Красавица | страница 4



Хоуп выглядела рассеянной и витала в облаках; я была единственной, кто видел нечто забавное в истории Грейс и, тем не менее, я понимала, что участники этой драмы не видели в ней ничего смешного; хотя только я в семье видела иронию в этой ситуации и читала стихи ради удовольствия. Грейс покраснела, упомянув ребенка, и признала, что, хоть Робби и был прав, конечно, она всего лишь слабая женщина и желает – о, совсем немножко, – чтобы они поженились до его отплытия. Моя старшая сестра была еще красивее, когда краснела. Гостиная удивительно оттеняла ее.

Те первые месяцы после отплытия Робби для нее, должно быть, были очень долгими. Она, звезда светских вечеров, теперь редко выходила в город; когда Хоуп и отец возмущались тем, что Грейс живет как монахиня, она ангельски улыбалась и говорила, что на самом деле больше не хочет выходить и общаться с людьми. Сестра проводила большую часть своего времени, «приводя в порядок свое белье», как она говорила; Грейс очень красиво вышивала – я не думаю, что она вывела хоть один кривой стежок с тех пор, как в возрасте пяти лет подшивала свою первую простыню. У нее уже было приданого на троих.

Итак, Хоуп выходила одна, с дуэньей – последней из наших гувернанток – или в сопровождении одной из многих престарелых леди, которые находили ее просто восхитительной. Но примерно через два года стало заметно, что несравненная Хоуп также перестала уделять внимание многим модным собраниям – невероятное развитие событий, потому что не было никаких объявлений о помолвке или странных изнуряющих болезней, о которых все шептались. Мне все стало понятно однажды ночью, когда она пробралась в мою спальню, всхлипывая. Я не спала, переводила Софокла. Хоуп объяснила мне, что должна была кому-то довериться, но не могла быть настолько эгоистичной, чтобы беспокоить Грейс, когда все мысли старшей сестры были заняты безопасностью Робби.

– Да, я понимаю, – сказала я терпеливо, хотя про себя подумала, что Грейс не помешало бы отвлечься на другие проблемы. Но она, Хоуп, влюбилась в Жэрвейна Вудхауса, а значит, была несчастна. В конечном счете, я разобралась в этом интересном заявлении.

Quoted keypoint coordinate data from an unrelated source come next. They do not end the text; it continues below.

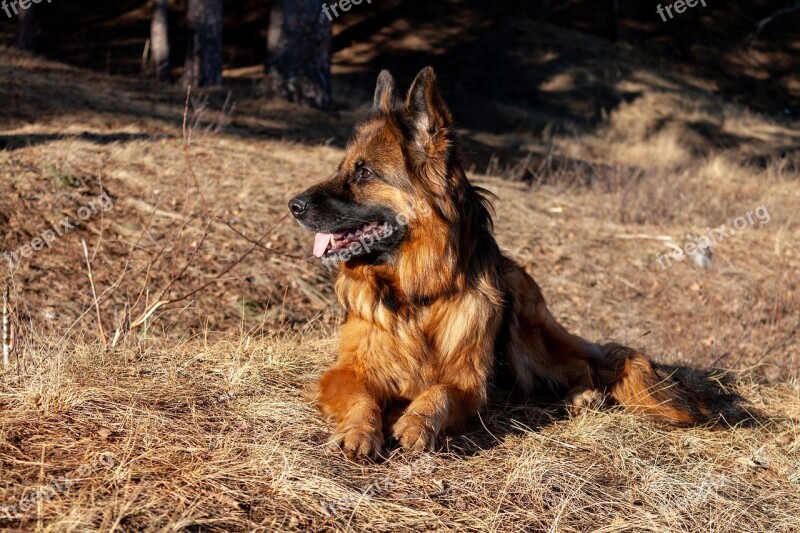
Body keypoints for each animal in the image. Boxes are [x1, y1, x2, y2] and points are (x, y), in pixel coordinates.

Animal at [290, 66, 712, 458]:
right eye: (343, 167)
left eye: (365, 173)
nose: (293, 205)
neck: (416, 293)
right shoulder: (347, 370)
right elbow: (360, 396)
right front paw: (359, 430)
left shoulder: (468, 382)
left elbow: (438, 393)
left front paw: (416, 422)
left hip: (524, 327)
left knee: (583, 367)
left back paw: (583, 396)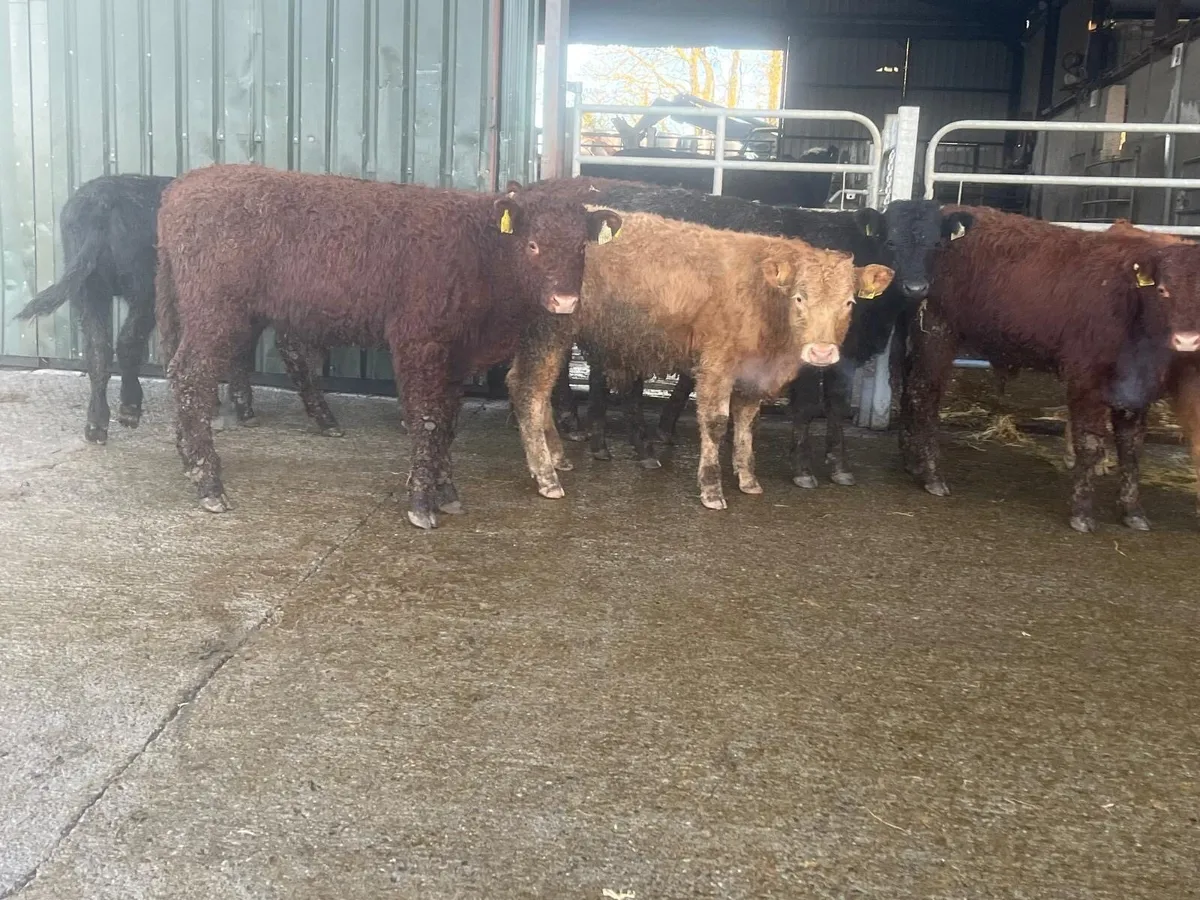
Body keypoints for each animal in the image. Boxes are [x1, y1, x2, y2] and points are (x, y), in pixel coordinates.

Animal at [12, 173, 339, 443]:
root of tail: (100, 201)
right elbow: (238, 353)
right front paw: (241, 410)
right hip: (144, 289)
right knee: (127, 343)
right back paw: (129, 409)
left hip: (89, 289)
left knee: (98, 350)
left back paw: (97, 426)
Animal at [155, 164, 620, 528]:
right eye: (533, 244)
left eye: (582, 247)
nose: (565, 301)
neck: (481, 253)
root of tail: (181, 187)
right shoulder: (418, 341)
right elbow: (426, 419)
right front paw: (421, 502)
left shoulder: (456, 356)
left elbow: (447, 422)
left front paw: (446, 492)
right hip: (215, 310)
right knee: (191, 375)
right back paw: (209, 483)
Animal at [505, 210, 894, 510]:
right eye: (800, 298)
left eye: (849, 303)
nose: (822, 352)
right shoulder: (717, 362)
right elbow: (716, 422)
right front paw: (711, 488)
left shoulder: (753, 373)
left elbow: (747, 424)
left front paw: (747, 478)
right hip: (549, 331)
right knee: (529, 391)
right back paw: (546, 477)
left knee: (533, 391)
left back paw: (556, 459)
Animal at [898, 205, 1200, 532]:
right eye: (1163, 290)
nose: (1187, 340)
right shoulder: (1086, 380)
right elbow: (1089, 444)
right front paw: (1082, 513)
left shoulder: (1137, 391)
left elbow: (1131, 449)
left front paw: (1132, 511)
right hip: (936, 334)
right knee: (923, 396)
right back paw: (931, 474)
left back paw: (912, 462)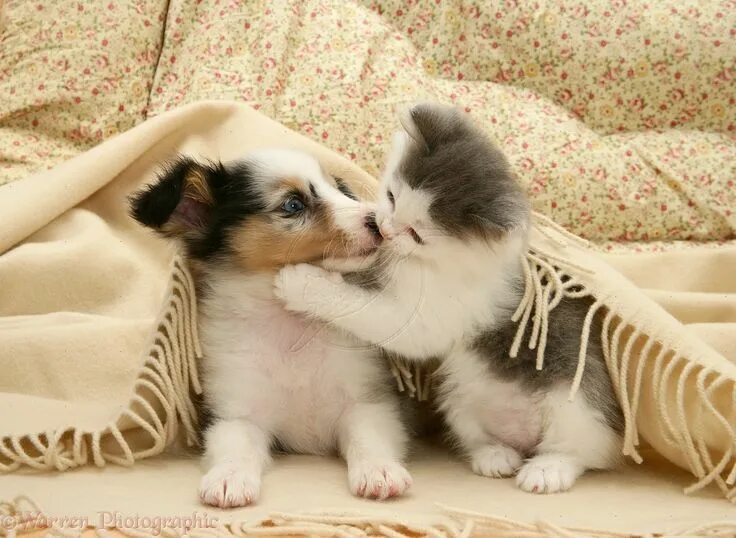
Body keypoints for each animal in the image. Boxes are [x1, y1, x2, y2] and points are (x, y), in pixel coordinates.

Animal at [130, 150, 412, 506]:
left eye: (340, 190)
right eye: (293, 204)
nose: (378, 222)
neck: (288, 326)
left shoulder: (367, 402)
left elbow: (369, 439)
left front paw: (380, 471)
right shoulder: (236, 414)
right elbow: (236, 448)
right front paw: (229, 478)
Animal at [274, 102, 620, 492]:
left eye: (417, 234)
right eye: (391, 197)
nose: (384, 229)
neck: (438, 262)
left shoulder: (431, 317)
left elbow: (365, 309)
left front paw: (301, 282)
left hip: (578, 405)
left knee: (579, 450)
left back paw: (547, 470)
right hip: (459, 401)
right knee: (483, 438)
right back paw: (494, 456)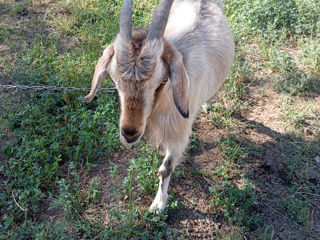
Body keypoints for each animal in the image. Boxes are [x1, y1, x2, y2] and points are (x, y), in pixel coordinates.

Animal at [84, 0, 235, 211]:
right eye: (114, 80)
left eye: (162, 81)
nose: (129, 133)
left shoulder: (180, 133)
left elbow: (166, 169)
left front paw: (159, 204)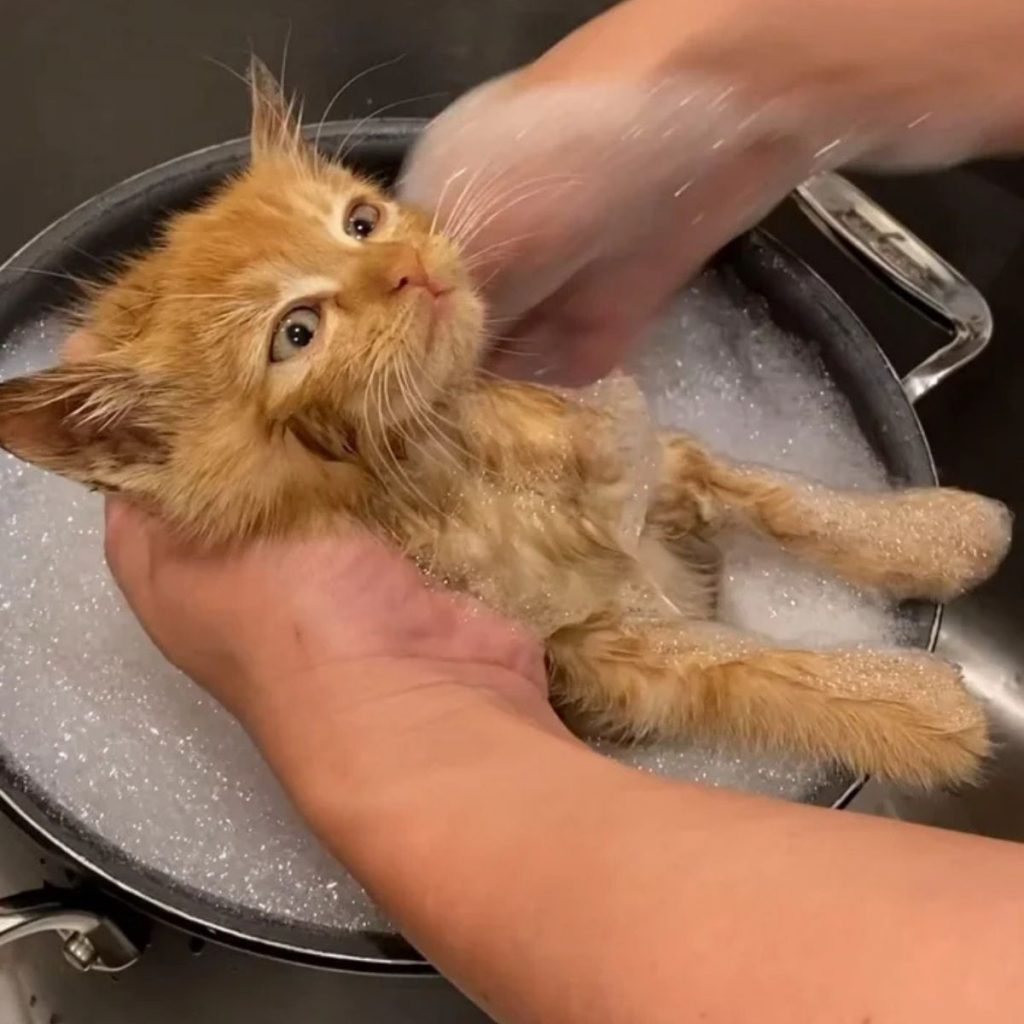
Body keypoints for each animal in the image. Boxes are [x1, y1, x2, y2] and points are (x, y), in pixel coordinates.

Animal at [0, 61, 1007, 782]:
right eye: (297, 333)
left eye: (359, 222)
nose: (406, 270)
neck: (470, 452)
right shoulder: (607, 658)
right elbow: (757, 671)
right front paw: (917, 703)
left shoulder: (658, 456)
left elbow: (790, 498)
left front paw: (940, 531)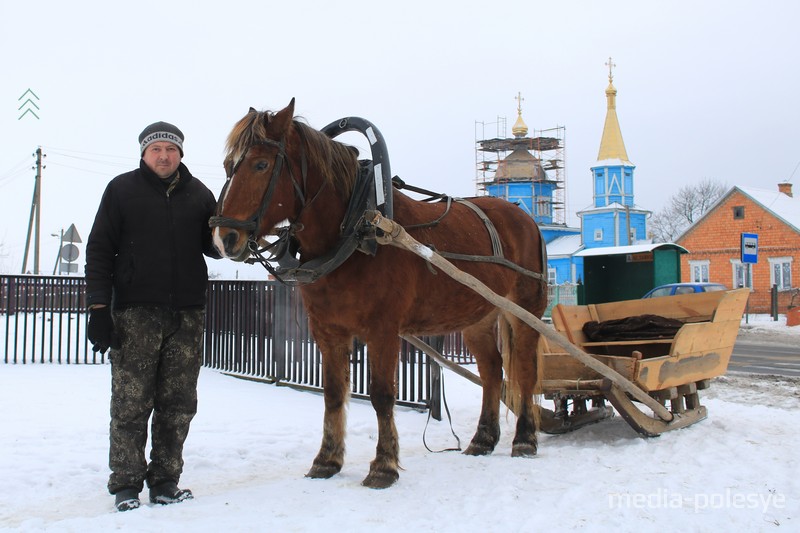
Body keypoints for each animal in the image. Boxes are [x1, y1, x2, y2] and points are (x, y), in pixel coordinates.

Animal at [211, 97, 552, 488]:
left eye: (261, 164)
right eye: (228, 166)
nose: (223, 238)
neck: (357, 229)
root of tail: (525, 218)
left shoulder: (383, 330)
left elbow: (382, 396)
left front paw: (383, 465)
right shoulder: (327, 331)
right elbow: (333, 394)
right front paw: (326, 460)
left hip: (523, 311)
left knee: (524, 370)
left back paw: (524, 439)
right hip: (478, 318)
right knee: (493, 371)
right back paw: (482, 439)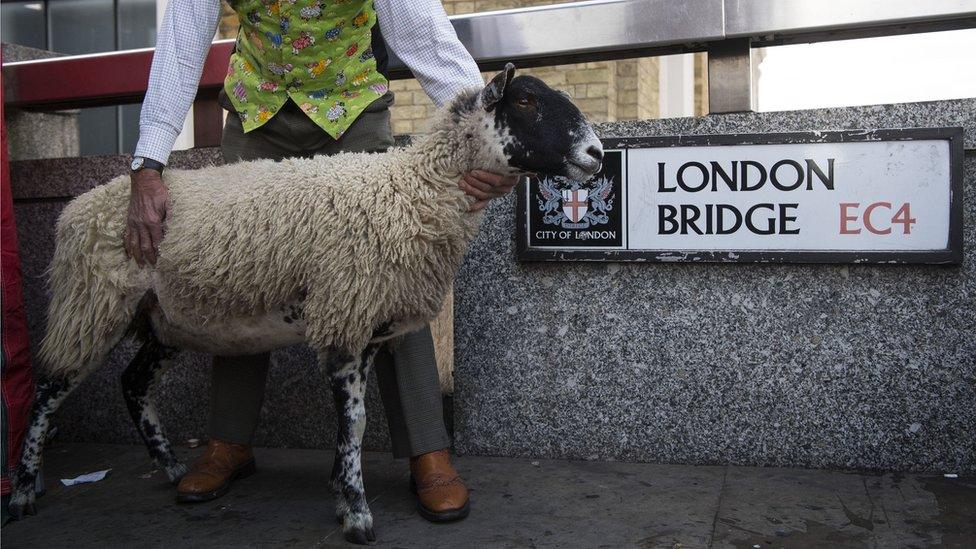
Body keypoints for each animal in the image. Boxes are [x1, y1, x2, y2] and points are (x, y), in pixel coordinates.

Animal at [9, 65, 604, 544]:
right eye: (524, 101)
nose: (596, 155)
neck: (412, 190)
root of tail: (76, 209)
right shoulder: (344, 314)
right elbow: (356, 423)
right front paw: (357, 515)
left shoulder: (367, 324)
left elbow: (352, 428)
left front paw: (343, 491)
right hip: (91, 301)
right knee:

Жэрвейн был очень приличным молодым человеком во всех смыслах этого слова, но он также был рабочим-металлургом на верфи нашего отца. Его семья – добрые и честные люди, но совсем не благородные, а его шансы на будущее были очень ограничены. Отец ценил его идеи об устойчивости судов и несколько раз приглашал его в дом для обсуждений, оставляя Жэрвейна выпить чаю или поужинать. Я полагаю, что здесь моя сестра с ним и познакомилась. Я невнимательно слушала рассказ Хоуп о последовавшем за знакомством романе и не сразу поняла, что ее страдающий возлюбленный и был тем молчаливым и вежливым молодым человеком, которого отец принимал у себя. Во всяком случае, заключила Хоуп, она знала, что отец ожидал, что она составит хорошую партию, по крайней мере – достойную, но сердце ее уже было несвободно.